The task: How many lines in the entries below contain the word "Sunday"? Case counts. Reply with the number only.

Data in this exercise:
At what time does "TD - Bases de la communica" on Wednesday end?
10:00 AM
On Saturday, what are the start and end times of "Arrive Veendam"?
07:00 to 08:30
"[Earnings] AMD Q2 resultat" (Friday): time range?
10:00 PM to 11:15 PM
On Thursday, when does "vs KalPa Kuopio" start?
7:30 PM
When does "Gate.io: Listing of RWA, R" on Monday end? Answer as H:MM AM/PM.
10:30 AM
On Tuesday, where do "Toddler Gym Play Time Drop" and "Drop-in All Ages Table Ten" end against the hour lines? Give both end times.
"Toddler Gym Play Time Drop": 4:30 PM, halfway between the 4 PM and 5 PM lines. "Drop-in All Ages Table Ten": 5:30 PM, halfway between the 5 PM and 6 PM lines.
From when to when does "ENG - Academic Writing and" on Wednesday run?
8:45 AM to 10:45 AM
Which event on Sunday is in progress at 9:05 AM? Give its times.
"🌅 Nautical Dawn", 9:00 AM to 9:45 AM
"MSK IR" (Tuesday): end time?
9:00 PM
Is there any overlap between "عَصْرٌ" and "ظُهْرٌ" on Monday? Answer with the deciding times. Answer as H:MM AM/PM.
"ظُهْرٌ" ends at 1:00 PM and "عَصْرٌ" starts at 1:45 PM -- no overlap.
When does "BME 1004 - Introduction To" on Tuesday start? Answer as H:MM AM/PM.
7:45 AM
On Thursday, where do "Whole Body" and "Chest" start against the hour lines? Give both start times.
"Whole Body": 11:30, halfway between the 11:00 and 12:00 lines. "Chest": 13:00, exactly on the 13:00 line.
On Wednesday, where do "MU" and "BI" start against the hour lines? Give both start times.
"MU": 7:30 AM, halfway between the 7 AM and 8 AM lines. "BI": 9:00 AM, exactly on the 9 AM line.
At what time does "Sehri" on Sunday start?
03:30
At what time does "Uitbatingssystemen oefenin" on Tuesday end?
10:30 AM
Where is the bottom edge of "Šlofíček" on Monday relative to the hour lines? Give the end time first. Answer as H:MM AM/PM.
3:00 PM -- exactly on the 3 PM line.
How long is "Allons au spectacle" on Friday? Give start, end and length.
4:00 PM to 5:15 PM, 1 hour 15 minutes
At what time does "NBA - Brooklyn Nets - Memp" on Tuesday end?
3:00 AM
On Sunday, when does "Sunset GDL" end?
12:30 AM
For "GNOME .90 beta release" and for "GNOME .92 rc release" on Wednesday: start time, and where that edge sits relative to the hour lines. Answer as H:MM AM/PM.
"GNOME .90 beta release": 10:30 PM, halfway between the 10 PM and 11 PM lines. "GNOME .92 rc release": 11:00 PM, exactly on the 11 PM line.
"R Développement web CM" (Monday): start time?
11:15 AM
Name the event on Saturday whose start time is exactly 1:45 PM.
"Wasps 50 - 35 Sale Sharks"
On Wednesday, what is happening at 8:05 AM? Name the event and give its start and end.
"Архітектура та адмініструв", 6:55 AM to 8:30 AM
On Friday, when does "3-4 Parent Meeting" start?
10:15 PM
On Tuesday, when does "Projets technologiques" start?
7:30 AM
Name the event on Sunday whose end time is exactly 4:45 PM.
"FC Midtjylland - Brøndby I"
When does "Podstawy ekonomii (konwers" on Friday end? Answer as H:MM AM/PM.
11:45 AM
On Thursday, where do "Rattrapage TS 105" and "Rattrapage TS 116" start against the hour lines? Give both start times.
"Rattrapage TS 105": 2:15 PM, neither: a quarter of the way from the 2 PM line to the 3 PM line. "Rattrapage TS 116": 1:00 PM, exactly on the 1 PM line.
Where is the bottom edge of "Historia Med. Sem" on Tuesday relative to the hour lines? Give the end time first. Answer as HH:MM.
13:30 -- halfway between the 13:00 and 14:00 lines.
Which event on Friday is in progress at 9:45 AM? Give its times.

Answer to the problem: 4